** Aim **
How many lines in the listing below contain the string "reader"? Count matches only where the case is the same, and reply with the number alone.

** Record list **

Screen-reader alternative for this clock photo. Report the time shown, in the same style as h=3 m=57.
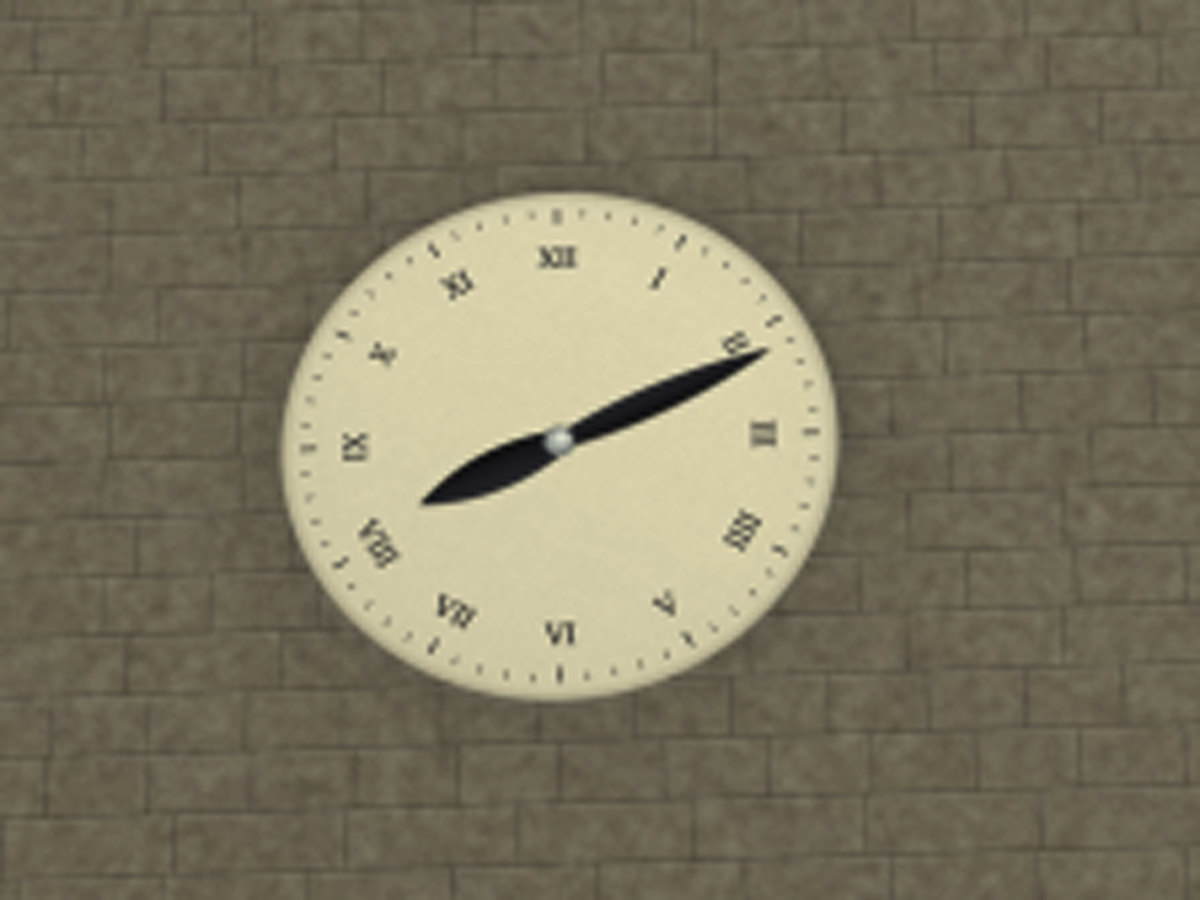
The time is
* * *
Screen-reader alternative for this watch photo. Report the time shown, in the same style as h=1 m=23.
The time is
--
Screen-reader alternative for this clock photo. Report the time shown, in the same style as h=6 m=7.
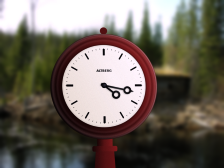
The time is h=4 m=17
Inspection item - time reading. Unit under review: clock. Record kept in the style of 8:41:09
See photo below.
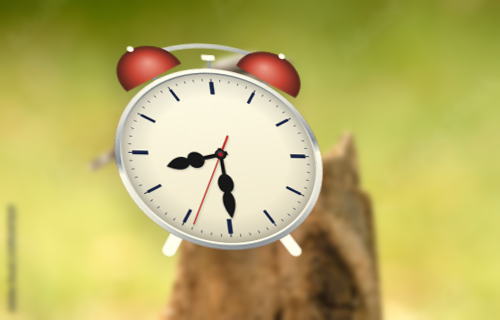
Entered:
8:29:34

** Solution to this exercise **
3